6. Ich verwende einfach 'Clean and Build', dann wird alles gelöscht, und im Ordner target alles neu gebaut. Anschließend wird automatisch die erzeugte JAR und eine POM in das lokale Repository (auf C:, das macht NetBeans bzw. dessen Maven selber) installiert.

Und genau das (Punkt 6) würde ich gerne so verbiegen, dass das auf meine Nexus Installation deployed wird.

Danke,
Christian.


----------



## maki (31. Jul 2012)

Hi,

du hast nirgendwo deinen Nexus als Repository für deinen Releases definiert, das distributionManagement Element fehlt bei dir, sieh dir mal die Doku vom Deploy Plugin an: 
Maven - Guide to using the release plugin

Sehe dass du gar keine SNAPSHOT Version hast... ist das Absicht (also: Du weisst was du da machst) oder nur einfach so?
In letzterem Falle empfehle ich die Maven Doku und Maven Bücher.
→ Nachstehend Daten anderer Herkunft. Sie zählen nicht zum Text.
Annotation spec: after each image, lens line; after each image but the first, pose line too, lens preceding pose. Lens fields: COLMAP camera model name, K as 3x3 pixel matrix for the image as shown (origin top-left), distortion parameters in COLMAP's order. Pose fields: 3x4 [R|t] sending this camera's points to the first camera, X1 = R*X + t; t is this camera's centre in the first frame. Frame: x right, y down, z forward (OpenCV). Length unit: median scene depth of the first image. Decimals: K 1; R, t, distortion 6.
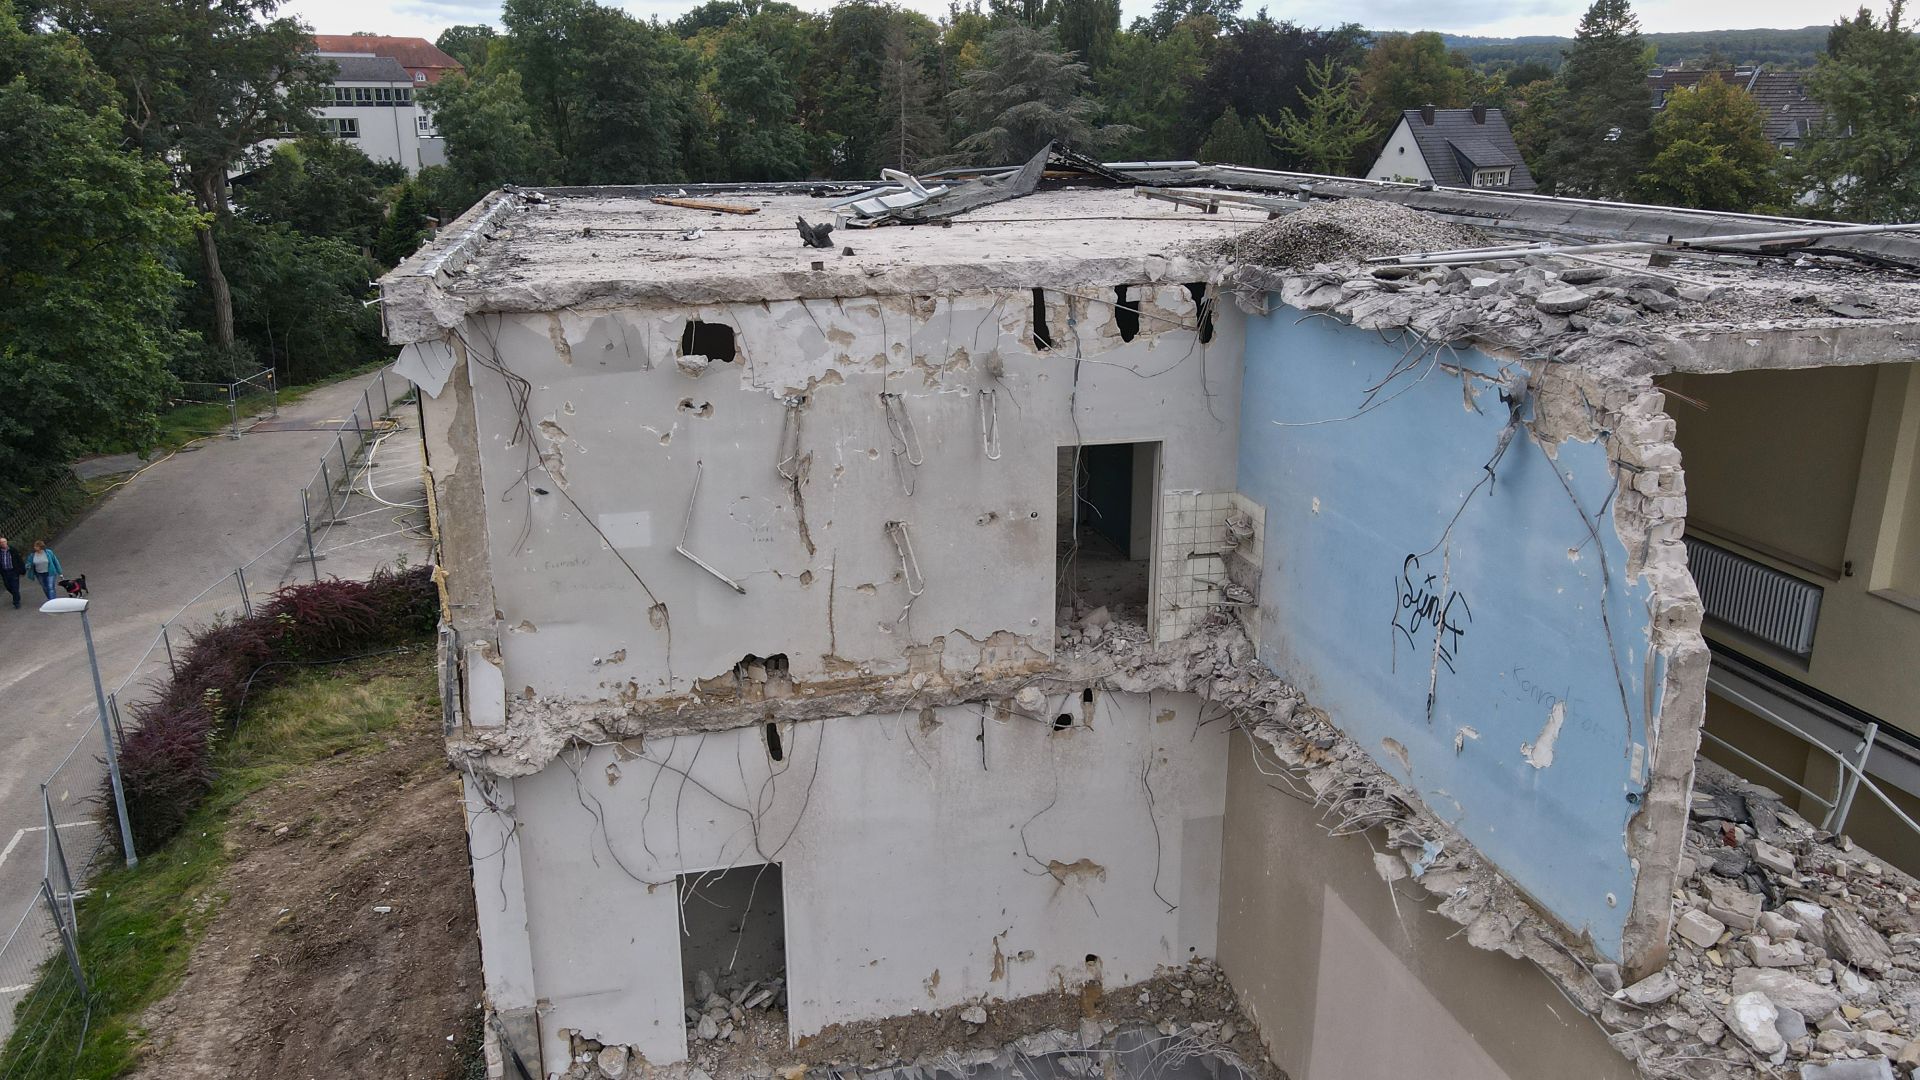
lens RADIAL K [[1419.2, 0, 951.1], [0, 1419.2, 531.8], [0, 0, 1]] dist [0.006598, 0.006632]
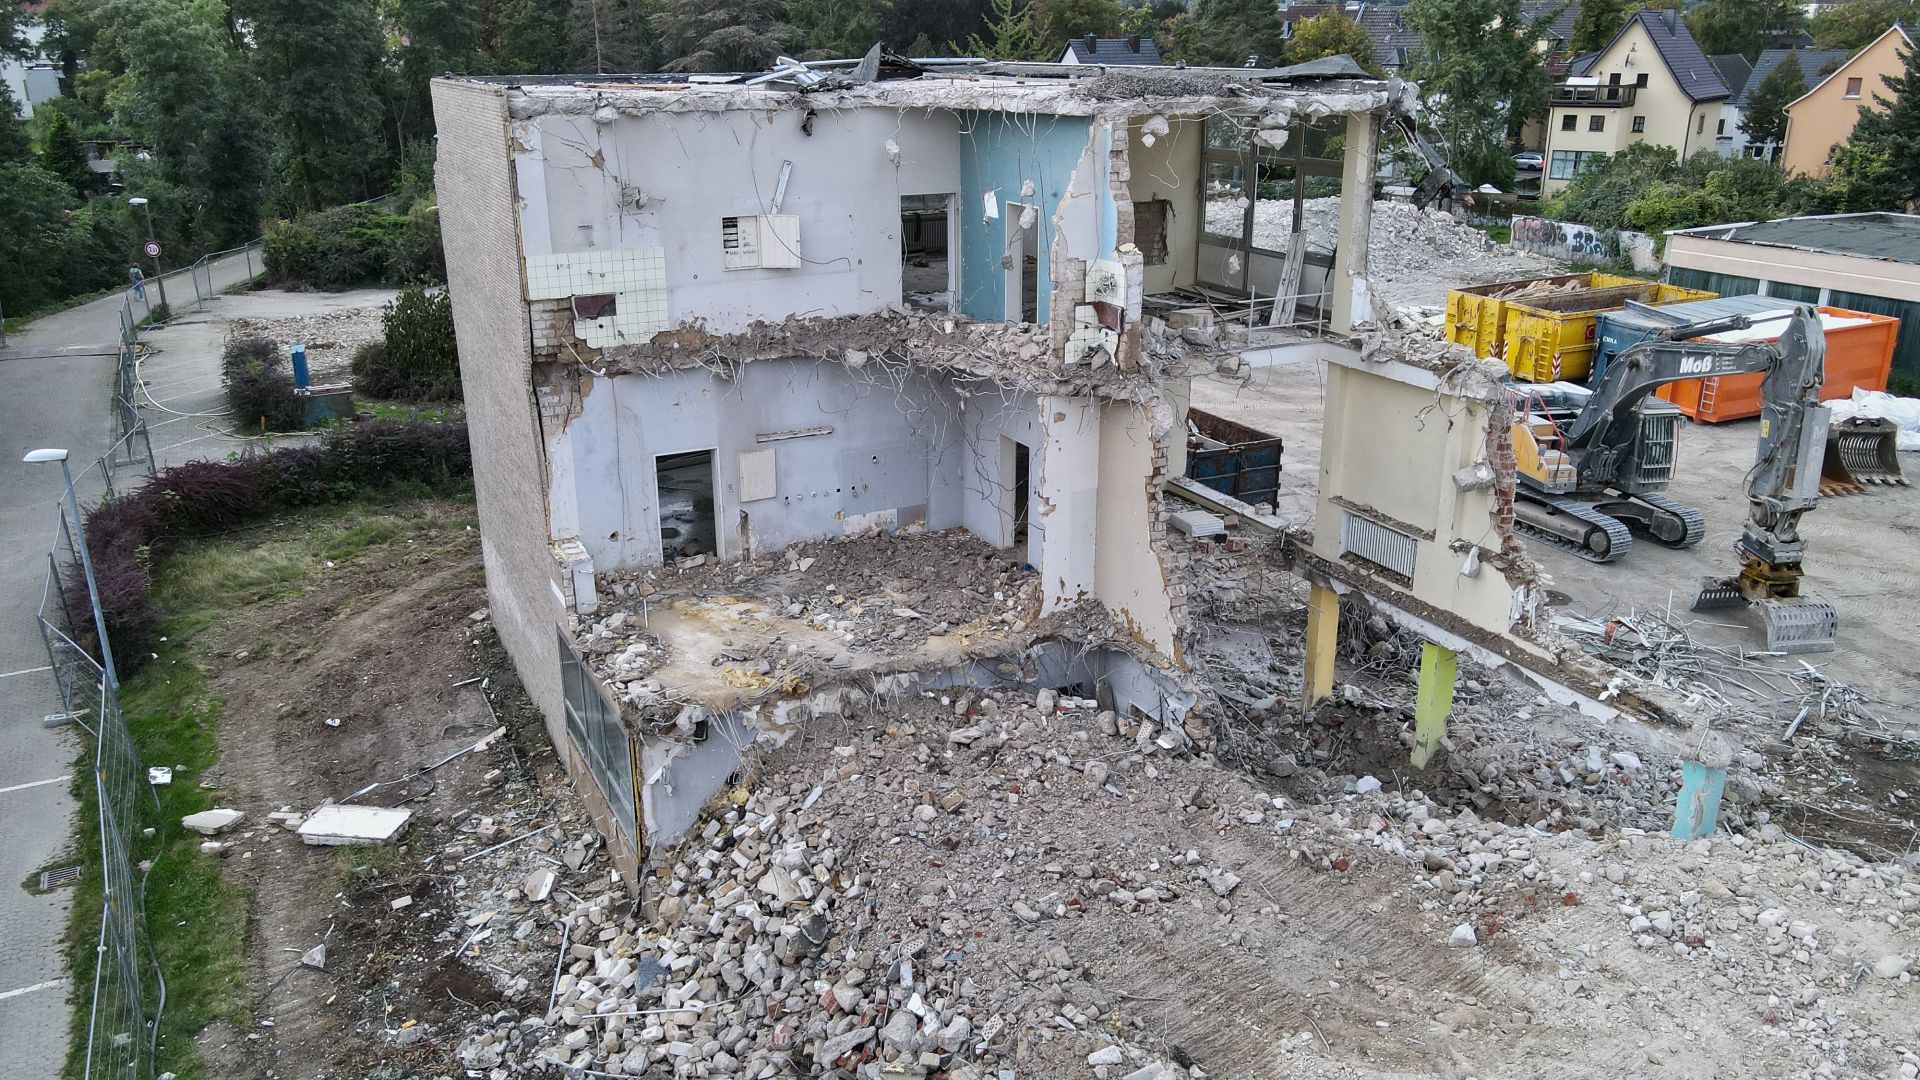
lens RADIAL K [[1405.9, 0, 954.3], [0, 1405.9, 533.8], [0, 0, 1]] dist [0.015427, 0.004357]
pose [[0.973046, -0.073994, 0.218419, -0.116760], [0.064056, 0.996578, 0.052246, 0.068152], [-0.221538, -0.036847, 0.974455, -0.167258]]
Releasen (also aus einem SNAPSHOT einen Release machen, das SCM taggen und in ein Remote Repo Deployen) macht man mit dem Release Plugin (link s.o.), ein "Build" geht eigentlich nur bis zum install goal.
Manuell geht das natürlich auch, aber bevor wir darüber sprechen, wollte ich schon wissen wie viel du über Maven weisst 

Wenn du nicht genug weisst macht es keinen Sinn dass wir darüber sprechen, die Grundlagen musst du vorher beherrschen.


----------



## cjs1976 (31. Jul 2012)

Hallo!

Ehrlich gesagt habe ich mir das mit Maven selber zusammengewurstelt, und bisher hat das auch gereicht, da ich alles von Hand gemacht habe.

Kannst Du mir ein Buch für den Maven 3 Schnelleinstieg empfehlen?

Danke,
Christian.


----------



## maki (31. Jul 2012)

Nicht wirklich "Schnelleinstieg", aber Maven muss man verstehen wenn man es einsetzen will, sonst wird das sehr frustirierend.

Finde das Sonatype Buch sehr gut: Maven: The Complete Reference: Table of Contents / Documentation Sonatype.com

Sieh dir vor allem das Kapitel über Versionsnummern an (hier), dann verstehst du warum du eine SNAPSHOT Version haben musst.
Das ist elementar, u.a. für das Maven Dependencymanagement.

Ansosnten gibt es hier noch eine Liste von Büchern/Ressourcen: Maven - External Resources on Maven

Falls du fragen hast schiess einfach los, aber gehe mal davon aus dass du heute & morgen nicht deployen wirst


----------